For a long time I sat by the road, keeping one eye on the horizon and the other on the waters of the Sabine, waiting for her return. I ran the previous night's conversation over and over in my head, searching for clues, hoping for reasons. I guessed it boiled down to one thing though; for Janis the road went on forever. Staying put was too painful, it seemed. For Janis, the yellow brick road went on. And now she had gone. Gone for good, I was sure. No goodbye, no tearful parting and no mess. It was her way. 

Everything good is used in little pieces, my mother had once told me and as I watched the sun rise high in the sky that morning, I knew that I had been privileged to share in the good that was Janis. After a while, I turned to face the campsite. Everything was just as it had been the night before. The same, but different; like the Mona Lisa without her smile. I lingered, not wanting to change anything, not wanting to move. Like a bereaved parent who cannot adjust to the dust-gathered room of a once living soul, I hoped to preserve the scene. Her footprints could still be seen in the sand and the outline of her body where we had laid together on the ground had left the brown grass flattened and trampled. So I stayed, until the breeze of a passing truck blew the footprints away and the outline of her body could no longer be seen between the blinking of my eyes.

Eventually and groggily, the yesterday in my head gave way to the reality of the day. It was Sunday 24th August, 1969 and I was lonesome and a long way from home. I needed to get back to a place where I belonged; I needed to speak to home. I decided I would head into Port Arthur anyway, not necessarily to look for Janis, but certainly to feel her. I felt certain that she would have visited the graves of her parents, but after that, who knew?
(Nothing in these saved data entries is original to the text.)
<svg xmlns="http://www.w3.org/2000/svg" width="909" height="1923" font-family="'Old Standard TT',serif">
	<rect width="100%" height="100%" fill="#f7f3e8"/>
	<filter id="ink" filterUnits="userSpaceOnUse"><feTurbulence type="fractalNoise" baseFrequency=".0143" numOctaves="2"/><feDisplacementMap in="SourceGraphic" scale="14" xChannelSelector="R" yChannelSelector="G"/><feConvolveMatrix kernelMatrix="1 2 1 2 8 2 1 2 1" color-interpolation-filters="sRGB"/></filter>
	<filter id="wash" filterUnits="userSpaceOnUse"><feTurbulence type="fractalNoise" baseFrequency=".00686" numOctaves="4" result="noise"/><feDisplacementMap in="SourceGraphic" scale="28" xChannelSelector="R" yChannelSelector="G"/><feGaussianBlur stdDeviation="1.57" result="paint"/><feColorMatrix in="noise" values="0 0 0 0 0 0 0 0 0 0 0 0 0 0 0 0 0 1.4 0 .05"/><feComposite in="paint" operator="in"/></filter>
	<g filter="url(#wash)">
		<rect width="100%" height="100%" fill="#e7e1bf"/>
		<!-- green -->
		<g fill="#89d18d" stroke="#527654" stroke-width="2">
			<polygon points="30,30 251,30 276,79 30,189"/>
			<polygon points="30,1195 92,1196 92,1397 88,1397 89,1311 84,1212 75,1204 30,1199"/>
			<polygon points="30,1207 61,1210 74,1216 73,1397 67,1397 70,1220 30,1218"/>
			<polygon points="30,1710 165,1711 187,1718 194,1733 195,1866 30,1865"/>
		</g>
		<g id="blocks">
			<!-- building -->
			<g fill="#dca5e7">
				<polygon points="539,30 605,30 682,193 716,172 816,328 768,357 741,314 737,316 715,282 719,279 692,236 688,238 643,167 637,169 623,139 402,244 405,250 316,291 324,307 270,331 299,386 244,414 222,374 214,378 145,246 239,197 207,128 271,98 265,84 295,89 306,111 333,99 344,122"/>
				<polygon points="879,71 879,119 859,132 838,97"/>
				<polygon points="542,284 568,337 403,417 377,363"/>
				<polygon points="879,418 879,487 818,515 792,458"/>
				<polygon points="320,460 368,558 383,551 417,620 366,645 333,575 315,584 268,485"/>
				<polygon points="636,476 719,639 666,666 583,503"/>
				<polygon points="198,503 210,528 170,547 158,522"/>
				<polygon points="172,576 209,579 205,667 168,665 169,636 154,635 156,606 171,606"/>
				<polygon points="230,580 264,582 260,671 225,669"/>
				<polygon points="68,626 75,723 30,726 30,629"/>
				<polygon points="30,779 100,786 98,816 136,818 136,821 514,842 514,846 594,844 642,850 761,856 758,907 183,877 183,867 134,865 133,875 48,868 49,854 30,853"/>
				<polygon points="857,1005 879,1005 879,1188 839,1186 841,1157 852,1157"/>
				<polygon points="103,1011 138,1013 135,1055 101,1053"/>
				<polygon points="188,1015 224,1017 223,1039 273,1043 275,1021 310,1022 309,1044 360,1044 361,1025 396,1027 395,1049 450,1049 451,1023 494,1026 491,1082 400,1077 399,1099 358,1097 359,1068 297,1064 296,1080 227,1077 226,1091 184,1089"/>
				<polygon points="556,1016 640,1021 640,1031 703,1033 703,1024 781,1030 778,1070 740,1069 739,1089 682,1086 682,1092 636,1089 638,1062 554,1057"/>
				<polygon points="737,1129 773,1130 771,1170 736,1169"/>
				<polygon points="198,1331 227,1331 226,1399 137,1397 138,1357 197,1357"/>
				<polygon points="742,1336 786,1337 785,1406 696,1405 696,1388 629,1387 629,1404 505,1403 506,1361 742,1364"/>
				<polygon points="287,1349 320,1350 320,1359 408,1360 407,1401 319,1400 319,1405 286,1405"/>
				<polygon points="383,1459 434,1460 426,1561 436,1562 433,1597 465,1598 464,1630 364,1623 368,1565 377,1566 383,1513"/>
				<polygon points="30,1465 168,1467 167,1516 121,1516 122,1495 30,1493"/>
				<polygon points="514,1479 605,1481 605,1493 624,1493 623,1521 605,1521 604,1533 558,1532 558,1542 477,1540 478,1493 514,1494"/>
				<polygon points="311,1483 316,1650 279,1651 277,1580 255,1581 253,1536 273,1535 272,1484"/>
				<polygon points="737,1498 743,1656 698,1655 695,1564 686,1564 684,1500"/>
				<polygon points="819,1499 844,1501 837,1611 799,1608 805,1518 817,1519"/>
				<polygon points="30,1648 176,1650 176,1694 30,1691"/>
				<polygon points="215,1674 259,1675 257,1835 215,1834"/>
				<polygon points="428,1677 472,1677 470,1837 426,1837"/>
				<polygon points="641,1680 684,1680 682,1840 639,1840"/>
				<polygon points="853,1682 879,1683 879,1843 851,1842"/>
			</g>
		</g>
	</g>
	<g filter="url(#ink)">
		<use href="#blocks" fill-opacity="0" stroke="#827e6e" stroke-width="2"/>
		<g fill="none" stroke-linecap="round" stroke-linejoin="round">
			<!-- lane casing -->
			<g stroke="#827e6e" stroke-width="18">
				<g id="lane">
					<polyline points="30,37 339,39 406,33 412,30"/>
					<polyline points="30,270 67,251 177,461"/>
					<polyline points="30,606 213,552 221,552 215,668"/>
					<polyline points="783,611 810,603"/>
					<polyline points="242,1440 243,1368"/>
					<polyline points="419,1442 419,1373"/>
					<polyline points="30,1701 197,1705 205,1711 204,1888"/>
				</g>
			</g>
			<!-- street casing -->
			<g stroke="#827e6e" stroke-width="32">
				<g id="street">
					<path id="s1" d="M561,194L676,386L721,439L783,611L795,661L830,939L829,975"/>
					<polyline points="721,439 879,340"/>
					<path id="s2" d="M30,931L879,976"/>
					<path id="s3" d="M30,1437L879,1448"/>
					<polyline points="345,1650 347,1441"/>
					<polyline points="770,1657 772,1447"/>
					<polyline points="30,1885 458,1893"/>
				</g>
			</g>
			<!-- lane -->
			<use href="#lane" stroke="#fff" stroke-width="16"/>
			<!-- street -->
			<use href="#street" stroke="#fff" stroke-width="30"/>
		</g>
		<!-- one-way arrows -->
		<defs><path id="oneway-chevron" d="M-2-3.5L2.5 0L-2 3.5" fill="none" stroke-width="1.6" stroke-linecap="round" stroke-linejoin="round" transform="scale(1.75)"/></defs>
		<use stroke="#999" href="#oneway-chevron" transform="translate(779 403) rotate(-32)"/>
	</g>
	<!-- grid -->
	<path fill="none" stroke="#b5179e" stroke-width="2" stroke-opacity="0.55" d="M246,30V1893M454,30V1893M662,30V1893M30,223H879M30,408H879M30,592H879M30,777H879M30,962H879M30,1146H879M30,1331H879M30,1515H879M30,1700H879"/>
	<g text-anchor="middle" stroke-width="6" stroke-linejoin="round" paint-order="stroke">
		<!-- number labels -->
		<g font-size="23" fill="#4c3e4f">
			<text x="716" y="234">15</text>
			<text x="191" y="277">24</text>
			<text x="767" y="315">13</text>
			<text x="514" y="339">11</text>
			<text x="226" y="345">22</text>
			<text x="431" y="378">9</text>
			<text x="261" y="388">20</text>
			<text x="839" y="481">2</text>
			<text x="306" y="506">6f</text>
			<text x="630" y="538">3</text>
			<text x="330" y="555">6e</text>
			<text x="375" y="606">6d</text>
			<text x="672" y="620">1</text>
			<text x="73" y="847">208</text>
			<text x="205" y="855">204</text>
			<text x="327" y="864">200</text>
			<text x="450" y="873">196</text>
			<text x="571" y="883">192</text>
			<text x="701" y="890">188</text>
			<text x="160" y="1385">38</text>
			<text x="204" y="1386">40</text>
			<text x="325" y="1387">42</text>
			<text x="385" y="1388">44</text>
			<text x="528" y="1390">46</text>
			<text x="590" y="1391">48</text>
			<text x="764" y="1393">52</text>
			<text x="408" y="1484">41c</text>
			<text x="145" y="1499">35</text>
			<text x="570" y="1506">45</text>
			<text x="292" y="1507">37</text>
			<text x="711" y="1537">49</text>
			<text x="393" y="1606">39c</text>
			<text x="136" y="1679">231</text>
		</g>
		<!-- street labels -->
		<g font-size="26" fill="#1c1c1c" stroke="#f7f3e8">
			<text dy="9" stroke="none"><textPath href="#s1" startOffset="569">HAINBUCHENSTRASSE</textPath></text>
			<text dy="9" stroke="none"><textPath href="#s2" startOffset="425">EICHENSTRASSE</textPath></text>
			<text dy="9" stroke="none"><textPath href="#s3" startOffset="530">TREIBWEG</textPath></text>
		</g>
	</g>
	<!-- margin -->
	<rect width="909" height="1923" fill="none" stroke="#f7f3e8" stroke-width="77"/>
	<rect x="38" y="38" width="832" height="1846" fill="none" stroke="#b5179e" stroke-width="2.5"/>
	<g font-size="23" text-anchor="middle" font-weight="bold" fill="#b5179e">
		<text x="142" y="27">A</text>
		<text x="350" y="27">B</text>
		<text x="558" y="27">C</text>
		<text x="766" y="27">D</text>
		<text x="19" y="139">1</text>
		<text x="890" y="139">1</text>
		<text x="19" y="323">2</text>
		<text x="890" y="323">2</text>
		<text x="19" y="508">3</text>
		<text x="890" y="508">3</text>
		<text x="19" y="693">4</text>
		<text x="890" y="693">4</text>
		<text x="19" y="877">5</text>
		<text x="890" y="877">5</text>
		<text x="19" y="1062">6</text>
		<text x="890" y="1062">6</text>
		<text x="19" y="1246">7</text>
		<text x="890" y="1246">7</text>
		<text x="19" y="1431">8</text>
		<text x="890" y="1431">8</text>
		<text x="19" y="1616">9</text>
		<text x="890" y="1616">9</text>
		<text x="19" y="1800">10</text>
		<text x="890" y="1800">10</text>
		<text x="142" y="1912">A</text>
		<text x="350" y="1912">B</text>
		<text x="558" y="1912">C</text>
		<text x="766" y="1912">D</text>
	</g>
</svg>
I wondered how serious she had been about going to Mexico. Maybe she was already on her way. Or perhaps, I thought, she had headed to Washington, to look up her sister. I would never know and it made me feel physically sick to think about it. It would take many years before I stopped watching the horizon in anticipation, or spinning round whenever I heard a southern American accent. She would, I knew, be with me for life. For now though, however much I disliked it, I needed to move on.

I sat in thought for a few minutes and then, opening up the front pocket of my knapsack to check on my funds, I found a still-fresh ghost. Janis' copy of 'On The Road', the Kerouac bible I had seen in her glove compartment a few days before had been placed there during the night. Inside the front cover was $200. No words, no message, just the money. 'A little something to get you home, Peaches,' I could hear Janis say in my head. Suddenly her absence hit me. I dropped the bag and wept.